Situação Crítica do Patrimônio Histórico Baiano
A Igreja de São Miguel, localizada no Centro Histórico de Salvador, apresenta um quadro alarmante de deterioração que coloca em risco não apenas a estrutura da construção, mas também a preservação de um importante patrimônio cultural brasileiro. O Ministério Público Federal (MPF) acionou a Justiça solicitando que a área seja imediatamente isolada e que obras emergenciais sejam iniciadas num prazo máximo de 30 dias.
Os procuradores identificaram múltiplos problemas estruturais que comprometem a integridade do edifício. Entre os principais danos estão o desabamento parcial do telhado sobre a capela-mor, madeiras apodrecidas, infestação de cupins, infiltrações significativas, instalações elétricas precárias e buracos extensos na cobertura. Esses sinais de deterioração representam um perigo iminente tanto para a preservação da obra quanto para a segurança de visitantes.
Importância do Patrimônio e Responsabilidades Legais
A Igreja de São Miguel foi tombada pelo Instituto do Patrimônio Histórico e Artístico Nacional (Iphan) em 1938 e integra a lista de patrimônios mundiais da Unesco. Essas designações trazem consigo obrigações legais de conservação e restauração que devem ser compartilhadas entre os órgãos responsáveis e proprietários.
O MPF ajuizou ação judicial contra a Ordem Terceira Secular de São Francisco, atual proprietária da igreja, além do Iphan, União, estado da Bahia e município de Salvador. A denominação franciscana alegou falta de recursos financeiros para realizar as obras necessárias. Porém, os procuradores argumentam que o tombamento estabelece responsabilidade solidária do poder público para evitar a perda irreparável do imóvel.

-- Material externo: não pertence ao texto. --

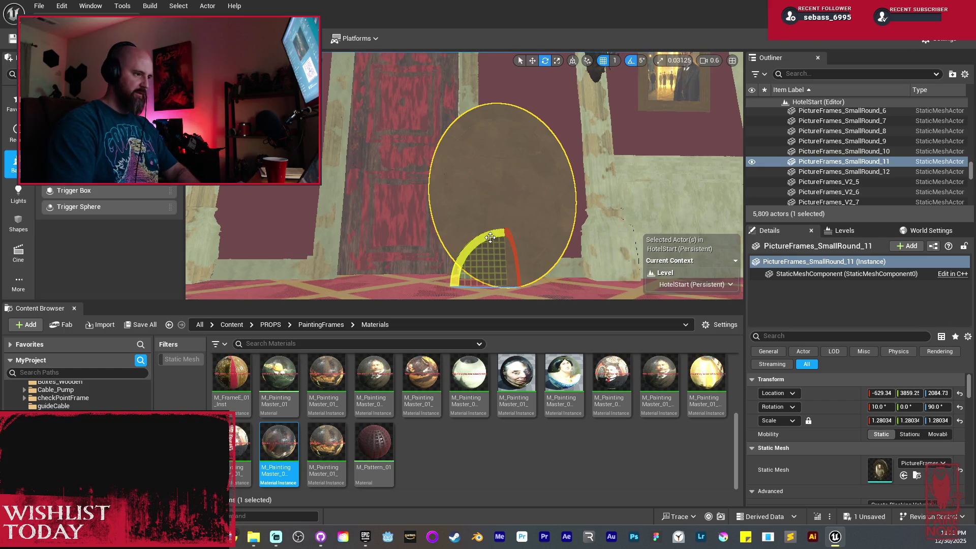
pyautogui.moveTo(490, 238)
pyautogui.mouseDown()
pyautogui.moveTo(451, 260)
pyautogui.moveTo(559, 252)
pyautogui.moveTo(575, 181)
pyautogui.mouseUp()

A procuradora da República Vanessa Previtera alertou sobre a gravidade da situação: Trata-se, portanto, de um bem de relevância histórica nacional que necessita de imediatas medidas de conservação e restauro, sob pena de perda irreparável para a memória e identidade cultural brasileira.
Histórico de Desabamentos e Ações do MPF
A situação da Igreja de São Miguel ganhou maior visibilidade após o desabamento parcial do teto da Igreja de São Francisco de Assis em fevereiro de 2025. O acidente resultou na morte de Giulia Panchoni Righetto, uma turista de 26 anos de Ribeirão Preto, e deixou cinco outras pessoas com ferimentos leves. Esse trágico evento evidenciou a urgência das ações de restauração que o MPF vinha solicitando desde 2016.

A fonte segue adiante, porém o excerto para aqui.